■ **ESTRATTO DELLA PAGINA**
Oltre 6500 firme nella petizione a favore dell´ospedale di Petralia

In circa un mese il presidio che ha occupato, dalla fine settembre, il nosocomio di Petralia Sottana ha raccolto oltre 6500 firme di cittadini che hanno sostenuto l’iniziativa di lotta a favore del nosocomio e richiedere più efficienza, con strutture moderne e servizi migliori, sulle Alte Madonie, oltre il rispetto di quanto previsto nel decreto assessoriale del 2010.
A siglare la petizione non sono stati solamente gli abitanti madoniti che in questo mese si sono recati al poliambulatorio, ma tanti utenti e lavoratori che, per varie ragioni, sono transitati innanzi al banco informativo e di presidio all’ingresso principale del plesso ospedaliero.

■ **RECORD FORNITI**
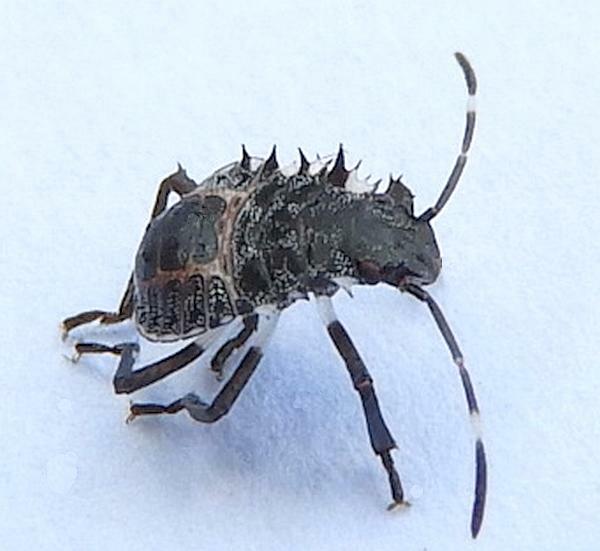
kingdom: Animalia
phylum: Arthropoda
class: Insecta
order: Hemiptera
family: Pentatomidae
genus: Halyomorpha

...

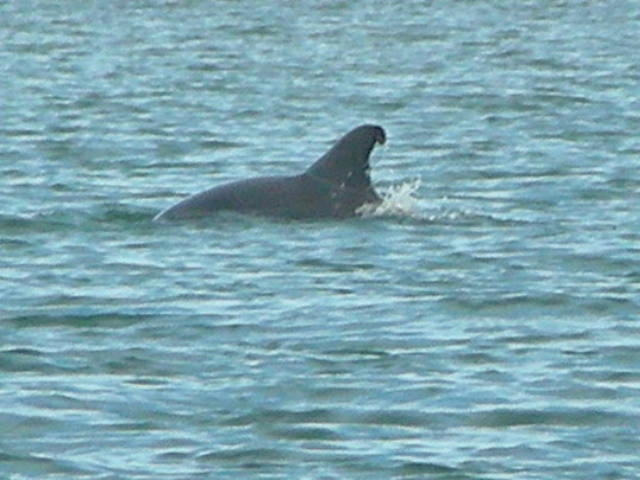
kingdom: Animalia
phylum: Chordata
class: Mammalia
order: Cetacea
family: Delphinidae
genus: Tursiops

■ **ISTRUZIONI DEL COMPITO**
Riporti fedelmente il passo dell'articolo sulla petizione per l'ospedale di Petralia che va da "Oltre 6500 firme nella" fino a "del plesso ospedaliero.".

■ **RISULTATO DEL COMPITO**
Oltre 6500 firme nella petizione a favore dell´ospedale di Petralia

In circa un mese il presidio che ha occupato, dalla fine settembre, il nosocomio di Petralia Sottana ha raccolto oltre 6500 firme di cittadini che hanno sostenuto l’iniziativa di lotta a favore del nosocomio e richiedere più efficienza, con strutture moderne e servizi migliori, sulle Alte Madonie, oltre il rispetto di quanto previsto nel decreto assessoriale del 2010.
A siglare la petizione non sono stati solamente gli abitanti madoniti che in questo mese si sono recati al poliambulatorio, ma tanti utenti e lavoratori che, per varie ragioni, sono transitati innanzi al banco informativo e di presidio all’ingresso principale del plesso ospedaliero.